Die aufgedeckten Pannen, haben laut LKA-Chef Steiof zu einer „umfassenden Neuregelung“ der V-Personen-Führung geführt. Diese stehe kurz vor dem Abschluss. Darin heißt es unter anderem, dass im Fall einer Nichtweitergabe von Informationen an andere Ermittlungsbehörden, diese mit Begründung dokumentiert werden müssen. Des weiteren sollen dauerhaft fünfzig Prozent der Mitarbeiter_innen aus dem Bereich PMK-rechts (Politisch-motivierte Kriminalität) ausgetauscht werden. Außerdem soll es in Zukunft eine Höchstverwendungsdauer für Personal der V-Leute-Führung geben. Die beträgt zehn Jahre.
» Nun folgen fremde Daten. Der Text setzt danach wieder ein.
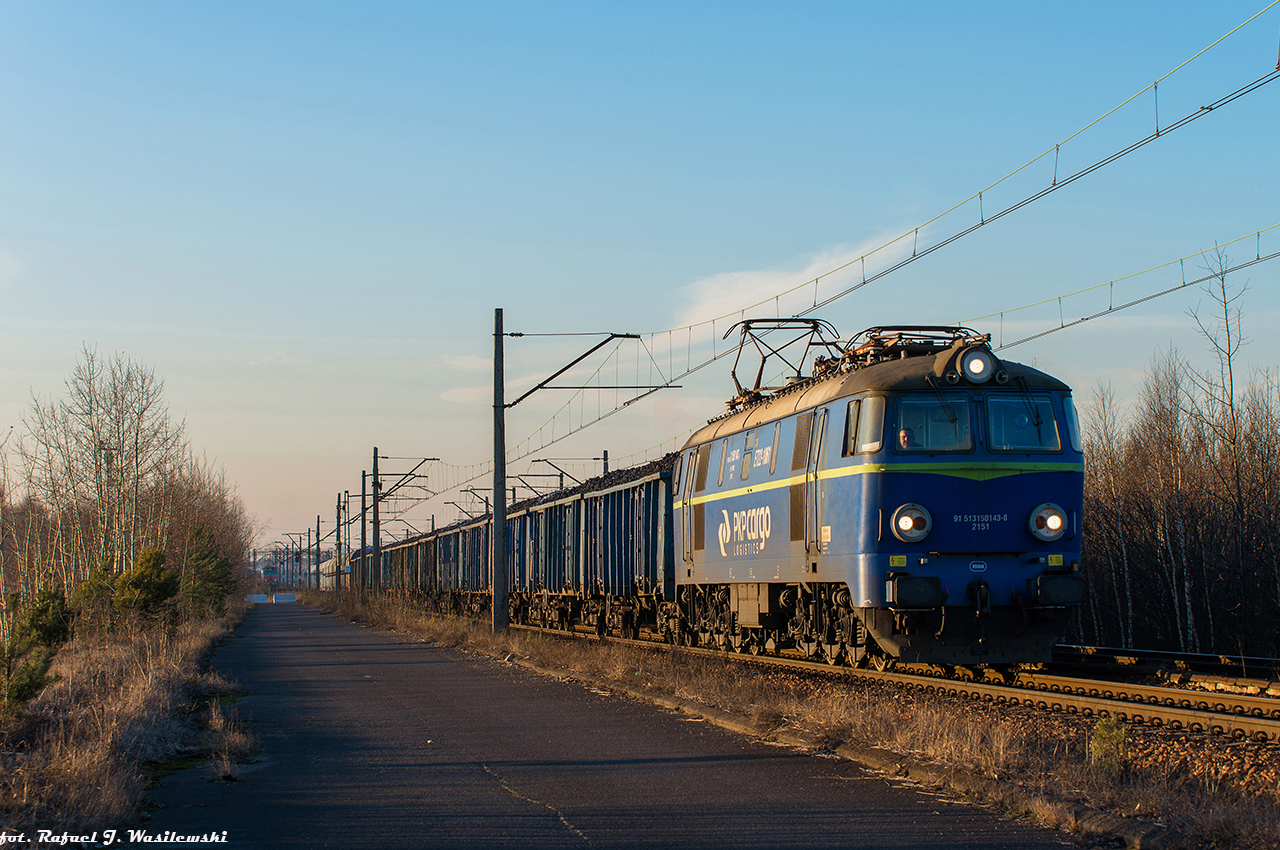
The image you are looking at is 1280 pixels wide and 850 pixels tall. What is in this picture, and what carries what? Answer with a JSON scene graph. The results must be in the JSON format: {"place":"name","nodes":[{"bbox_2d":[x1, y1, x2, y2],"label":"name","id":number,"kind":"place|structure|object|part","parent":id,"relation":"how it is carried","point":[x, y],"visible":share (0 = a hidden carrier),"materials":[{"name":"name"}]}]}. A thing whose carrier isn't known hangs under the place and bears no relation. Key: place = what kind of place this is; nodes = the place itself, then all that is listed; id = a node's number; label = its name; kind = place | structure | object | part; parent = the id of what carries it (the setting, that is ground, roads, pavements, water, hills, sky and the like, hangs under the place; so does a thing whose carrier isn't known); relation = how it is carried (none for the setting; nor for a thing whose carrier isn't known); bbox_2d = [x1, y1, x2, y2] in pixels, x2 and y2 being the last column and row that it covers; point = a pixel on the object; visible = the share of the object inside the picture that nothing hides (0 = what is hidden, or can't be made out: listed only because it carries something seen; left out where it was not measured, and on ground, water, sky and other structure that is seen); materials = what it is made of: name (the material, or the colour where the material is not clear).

Kein Berliner Untersuchungsausschuss in Sicht

Fraglich bleibt, bei aller Kritik durch die Opposition, warum im Berliner Parlament bisher keine Anstrengungen unternommen wurden, einen Untersuchungsausschuss auf Landesebene einzufordern. Senator Henkel erklärte dazu, dies sei  nicht seine Aufgabe, sondern die des Parlaments, er sei aber verwundert, dass dies noch nicht geschehen sei. Es verwundert in der Tat. Denn ein Untersuchungsausschuss scheint für das Land Berlin längst überfällig. Später stichelte Henkel dann in Richtung der Oppositionsvertreter_innen, ob diesen dazu eventuell die nötige Kraft fehle. Es zeigte sich, dass trotz der Arbeit von Sonderermittler Feuerberg, welcher erhebliche Mängel der Berliner Behörden bei den Ermittlungen im Fall NSU konstatierte, weiterer Aufklärungsbedarf besteht. Auch musste der Ermittler eingestehen den Vorgang zur VP 620 gar nicht genauer geprüft zu haben. Der Gesprächsstoff ist, entgegen Henkels Einschätzung zu Anfang der Sitzung, mitnichten „erschöpft“ und wird den Innenausschuss erneut nach der Sommerpause beschäftigen. Ob die Abgeordneten bis dahin wohl alle Akten einsehen konnten?